仁子さんの手帳は「主人が命かけた日清が成功した」という文字で締めくくられている。半世紀以上にわたり百福氏を支え続けた仁子さん。訪れていた大阪在住の女性は「とても真似できない」「成功する前に私なら『やめて』と言ってしまう」と仁子さんの献身に驚く。

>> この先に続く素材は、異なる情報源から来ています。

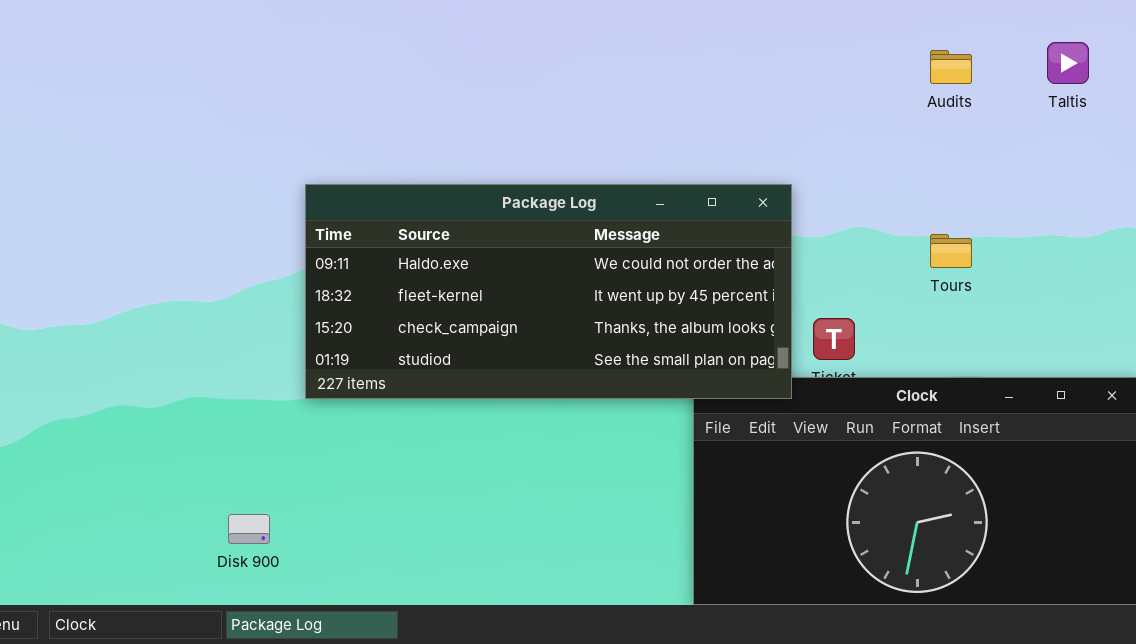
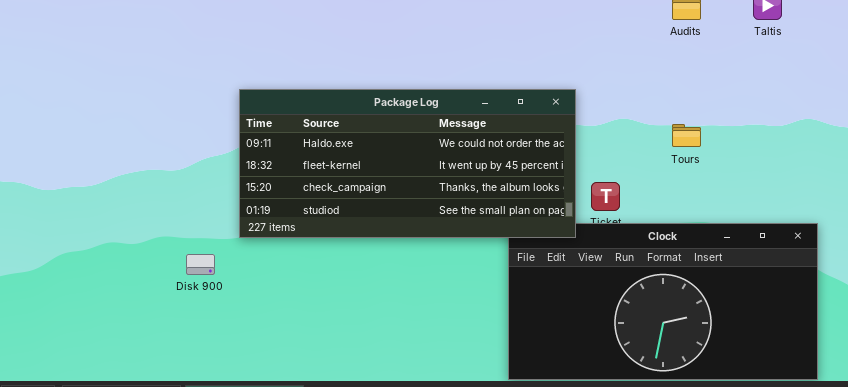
Disk 900: [228,514,270,544] -> [186,254,215,275], moved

『まんぷく』は安藤百福・仁子夫婦をモデルにしているが、あくまでフィクションであり、当然実際とは異なる脚色もある。「展示でドラマとは違う夫婦の物語を知ってほしい」と日清HD広報部の川手さんは話す。
●『まんぷく』人気で盛り上がる大阪・池田市
ミュージアムのある池田市では、『まんぷく』の放送を記念し、池田市内のまんぷくメニュー(自慢の一品)やまんぷくサービス(お得なクーポン)を掲載したグルメ冊子「まんぷくパス」を配布するなど、『まんぷく』人気にあやかって地域を盛り上げようとPRしている。同市地域活性課の担当者は「今までは子連れの方が多かったが、ドラマの放送を受けて、ご高齢の方をはじめ幅広い世代の観光客が来てくださっている」と話す(※まんぷくパスは7月中旬まで配布)。放送終了後も、『まんぷく』人気はしばらく続きそうだ。
●クリエイティブシンキングを学べる場所
チキンラーメンを発売したとき、百福氏48歳、仁子氏41歳。カップヌードル発売は、百福氏61歳、仁子氏54歳。実際に見学するまで、カップヌードルミュージアムは子ども向けのアミューズメントパークのようなものを想像していたが、インスタントラーメンの発明秘話と夫婦の軌跡から、クリエイティブシンキングの大切さをはじめ、多くのことを学べる場所となっている。『まんぷく』ファンに限らず、オススメしたい。